El líder del Partido Popular, Mariano Rajoy, se ha defendido por enésima vez de las críticas del ala radical del PP asegurando que no ve a ningún miembro del partido como "adversario", ya que "no existen dentro de la formación sino fuera".
En un ambiente informal y rodeado de algunos miembros de Nuevas Generaciones del partido, ha insistido, en reiteradas ocasiones, que el partido que preside "no es monolítico", ya que no puede concebir que lo que "uno piensa, lo piensa todo el mundo". Por esta razón, considera necesario integrar a todas las ideologías.
Objetivos
"Quiero un partido sólido, unido" porque eso es "capital" para poder "ganar las elecciones", ha señalado, al tiempo que ha matizado que es "compatible" la existencia de un partido "dinámico" y acepta que exista "debate".

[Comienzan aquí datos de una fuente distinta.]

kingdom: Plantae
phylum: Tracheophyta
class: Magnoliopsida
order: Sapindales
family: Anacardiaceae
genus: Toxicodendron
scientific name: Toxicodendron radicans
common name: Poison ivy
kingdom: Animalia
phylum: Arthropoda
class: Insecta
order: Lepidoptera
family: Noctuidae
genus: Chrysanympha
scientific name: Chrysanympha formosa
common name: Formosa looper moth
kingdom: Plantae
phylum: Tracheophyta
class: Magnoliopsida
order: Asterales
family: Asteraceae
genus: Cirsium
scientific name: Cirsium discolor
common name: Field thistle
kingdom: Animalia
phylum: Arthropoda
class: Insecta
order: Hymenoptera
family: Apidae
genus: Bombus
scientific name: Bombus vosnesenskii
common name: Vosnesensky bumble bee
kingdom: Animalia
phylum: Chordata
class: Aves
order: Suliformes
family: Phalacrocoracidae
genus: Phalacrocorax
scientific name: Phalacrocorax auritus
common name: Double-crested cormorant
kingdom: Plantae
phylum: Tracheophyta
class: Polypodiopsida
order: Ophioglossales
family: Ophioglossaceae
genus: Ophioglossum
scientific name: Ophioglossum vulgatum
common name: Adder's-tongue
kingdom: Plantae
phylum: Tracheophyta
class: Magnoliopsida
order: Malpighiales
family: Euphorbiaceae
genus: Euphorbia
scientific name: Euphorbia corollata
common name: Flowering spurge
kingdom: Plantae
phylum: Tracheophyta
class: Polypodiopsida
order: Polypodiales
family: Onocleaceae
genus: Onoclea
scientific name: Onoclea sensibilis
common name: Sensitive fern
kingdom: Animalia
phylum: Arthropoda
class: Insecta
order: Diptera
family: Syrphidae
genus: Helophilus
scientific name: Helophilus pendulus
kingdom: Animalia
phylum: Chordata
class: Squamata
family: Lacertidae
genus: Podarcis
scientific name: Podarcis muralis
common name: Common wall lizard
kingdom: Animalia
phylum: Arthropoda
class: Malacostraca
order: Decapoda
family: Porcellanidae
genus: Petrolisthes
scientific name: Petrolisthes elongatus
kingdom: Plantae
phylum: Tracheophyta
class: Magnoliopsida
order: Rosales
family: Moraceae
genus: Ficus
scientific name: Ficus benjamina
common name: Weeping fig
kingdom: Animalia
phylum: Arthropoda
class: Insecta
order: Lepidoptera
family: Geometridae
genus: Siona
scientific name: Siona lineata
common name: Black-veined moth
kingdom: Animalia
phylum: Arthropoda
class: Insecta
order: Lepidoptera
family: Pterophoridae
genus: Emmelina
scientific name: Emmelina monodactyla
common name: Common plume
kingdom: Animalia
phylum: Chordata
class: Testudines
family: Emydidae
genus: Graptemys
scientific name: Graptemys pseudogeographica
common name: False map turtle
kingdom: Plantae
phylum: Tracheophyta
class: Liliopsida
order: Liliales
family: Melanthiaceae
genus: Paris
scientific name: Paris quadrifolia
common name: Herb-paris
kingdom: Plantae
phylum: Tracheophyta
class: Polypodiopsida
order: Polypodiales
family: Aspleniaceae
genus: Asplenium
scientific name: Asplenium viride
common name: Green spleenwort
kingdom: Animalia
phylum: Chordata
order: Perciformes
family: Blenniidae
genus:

Por esta razón, se ha referido a las luchas internas que vive su partido actualmente y ha querido dejar claro que hay que hacer "un esfuerzo para no hablar mal de ningún compañero del partido aunque se equivoque, ya que todos nos podemos equivocar".
Ambiente intoxicado
Obvio es que dentro del PP cohabitan dos posturas distintas. En este sentido, varios dirigentes del PP vasco, afines al propio Rajoy, consideran que grupos de ultraderecha y medios de comunicación están "manipulando a las bases del partido" y se dedican a "intoxicar" el ambiente.